Overseas focus is on French politics and Brexit — With the Dutch election now over, attention has shifted squarely onto the French presidential election (April 23 and May 7).  There will be a televised debate on Monday night among the top five candidates.

Independent centrist Emmanuel Macron over the weekend extended his odds of being the next French president to a new high of 68% from 61% before last Wednesday’s Dutch election, according to PredictIt.org.  Meanwhile, the odds for far-right National Front leader Marine Le Pen dipped to 29% over the weekend from 34% before last Wednesday’s Dutch election where far-right populist Geert Wilders was soundly beaten by the establishment Liberal party.  Ms. Le Pen’s odds are currently at the lowest level since the PredictIt.org opened betting on the French election in November 2016.  Ms. Le Pen’s odds reached their highest level of 44% in November 2016.

Meanwhile, UK Prime Minister May now has the authority to officially declare Brexit at any time but will reportedly wait until next week.  That will kick off the 2-year negotiation period for the UK’s exit from the EU.

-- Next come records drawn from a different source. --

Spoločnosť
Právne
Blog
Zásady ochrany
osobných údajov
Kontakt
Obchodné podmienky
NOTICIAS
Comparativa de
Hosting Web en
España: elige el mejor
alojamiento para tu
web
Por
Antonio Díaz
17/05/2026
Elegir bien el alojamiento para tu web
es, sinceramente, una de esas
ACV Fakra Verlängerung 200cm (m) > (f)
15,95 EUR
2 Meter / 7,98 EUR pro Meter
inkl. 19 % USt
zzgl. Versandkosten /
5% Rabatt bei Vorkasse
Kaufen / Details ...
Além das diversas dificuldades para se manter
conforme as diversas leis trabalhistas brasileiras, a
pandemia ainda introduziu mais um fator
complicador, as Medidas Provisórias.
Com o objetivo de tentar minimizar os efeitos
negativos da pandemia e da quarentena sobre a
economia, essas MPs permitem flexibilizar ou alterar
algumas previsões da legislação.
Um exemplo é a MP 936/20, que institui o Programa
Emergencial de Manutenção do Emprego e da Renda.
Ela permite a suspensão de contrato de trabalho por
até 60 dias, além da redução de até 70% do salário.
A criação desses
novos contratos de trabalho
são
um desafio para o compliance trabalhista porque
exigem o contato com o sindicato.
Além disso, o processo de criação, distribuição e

U.S. markets reset the countdown to the next Fed rate hike — The markets took in stride last week’s 25 bp Fed rate hike and were pleased that the Fed stuck with its forecast for three rate hikes per year through 2019 rather than jacking that up to four hikes per year.  The market is not discounting a 100% chance of the Fed’s next rate hike until the Sep 19-20 meeting.

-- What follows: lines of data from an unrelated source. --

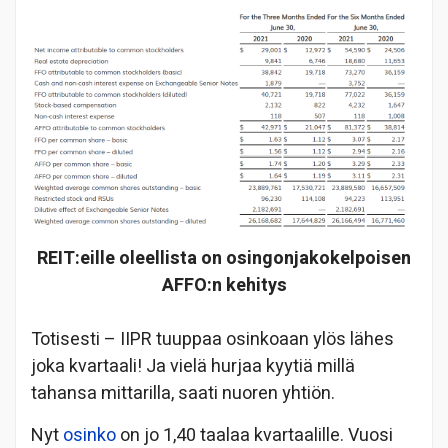
REIT:eille oleellista on osingonjakokelpoisen
AFFO:n kehitys
Totisesti – IIPR tuuppaa osinkoaan ylös lähes
joka kvartaali! Ja vielä hurjaa kyytiä millä
tahansa mittarilla, saati nuoren yhtiön.
Nyt
osinko
on jo 1,40 taalaa kvartaalille. Vuosi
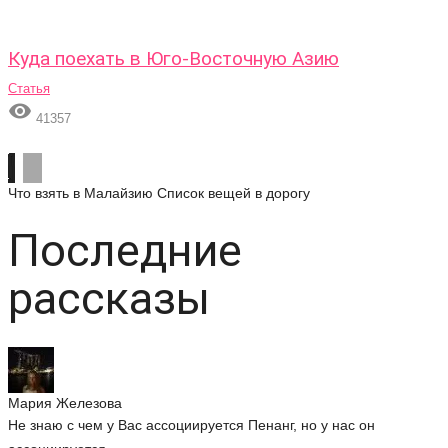
Куда поехать в Юго-Восточную Азию
Статья

41357
Что взять в Малайзию
Список вещей в дорогу
Последние
рассказы
Мария Железова
Не знаю с чем у Вас ассоциируется Пенанг, но у нас он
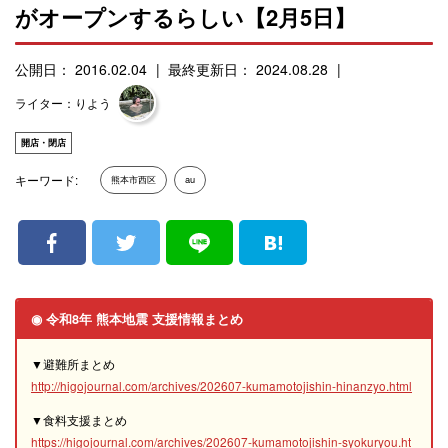
がオープンするらしい【2月5日】
公開日： 2016.02.04
最終更新日： 2024.08.28
ライター：りよう
開店・閉店
キーワード:
熊本市西区
au
◉ 令和8年 熊本地震 支援情報まとめ
▼避難所まとめ
http://higojournal.com/archives/202607-kumamotojishin-hinanzyo.html
▼食料支援まとめ
https://higojournal.com/archives/202607-kumamotojishin-syokuryou.ht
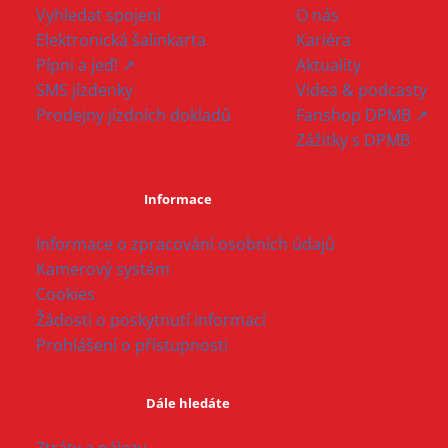
Vyhledat spojení
O nás
Elektronická šalinkarta
Kariéra
Pípni a jeď! ↗
Aktuality
SMS jízdenky
Videa & podcasty
Prodejny jízdních dokladů
Fanshop DPMB ↗
Zážitky s DPMB
Informace
Informace o zpracování osobních údajů
Kamerový systém
Cookies
Žádosti o poskytnutí informací
Prohlášení o přístupnosti
Dále hledáte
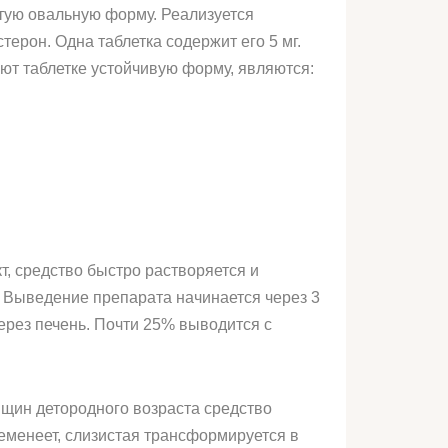
тую овальную форму. Реализуется
ерон. Одна таблетка содержит его 5 мг.
т таблетке устойчивую форму, являются:
т, средство быстро растворяется и
. Выведение препарата начинается через 3
ерез печень. Почти 25% выводится с
нщин детородного возраста средство
еменеет, слизистая трансформируется в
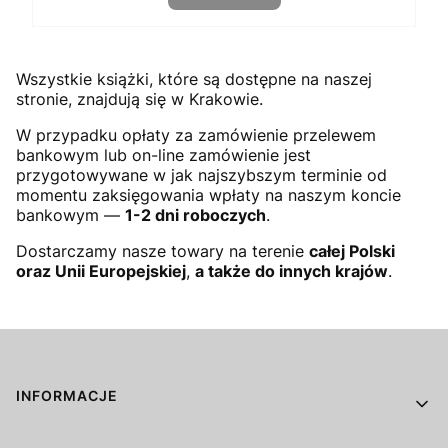
Wszystkie książki, które są dostępne na naszej
stronie, znajdują się w Krakowie.
W przypadku opłaty za zamówienie przelewem
bankowym lub on-line zamówienie jest
przygotowywane w jak najszybszym terminie od
momentu zaksięgowania wpłaty na naszym koncie
bankowym —
1-2 dni roboczych
.
Dostarczamy nasze towary na terenie
całej Polski
oraz Unii Europejskiej
,
a także do innych krajów
.
Linki w stopce
INFORMACJE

The S&P 500 index in the past 2-1/2 weeks has been consolidating mildly below the record high posted on March 1.  U.S. stocks continue to be supported by the improved economy, expectations for a sharp improvement in SPX earnings growth to +11% this year from negligible growth in 2015-16, and expectations for an eventual cut in corporate tax rates.

We look for earnings growth and expectations for reduced corporate tax rates to provide continued support for U.S. stocks.  However, there are still potentially serious downside risks for U.S. stocks that include the slow progress of the Republican agenda and the possibility that the Trump administration might suddenly announce protectionist trade policies.  It would be a positive for stocks if Speaker Ryan can push his Obamacare proposal through the House this week because he will then be able to start working on corporate tax reform while the Senate takes its time considering Obamacare.

Another potential concern is whether GDP growth is slowing down in Q1.  The Atlanta Fed’s GDPnow Q1 GDP tracking estimate has fallen to +0.9%, although the NY Fed’s tracking estimate (which takes into account sentiment) is substantially stronger than +2.8%.

The 10-year T-note yield last week fell back to the 2.50% area from the high of 2.63% seen before last week’s FOMC meeting.  The T-note market continues to closely track changes in expectations for Fed policy.  With Fed policy on hold for at least the next two months or so, there may not be much reason for T-notes to move in the next several weeks, assuming stability in stocks and crude oil.  The T-Note VIX index (TYVIX) last Friday fell to a 5-month low of 4.34.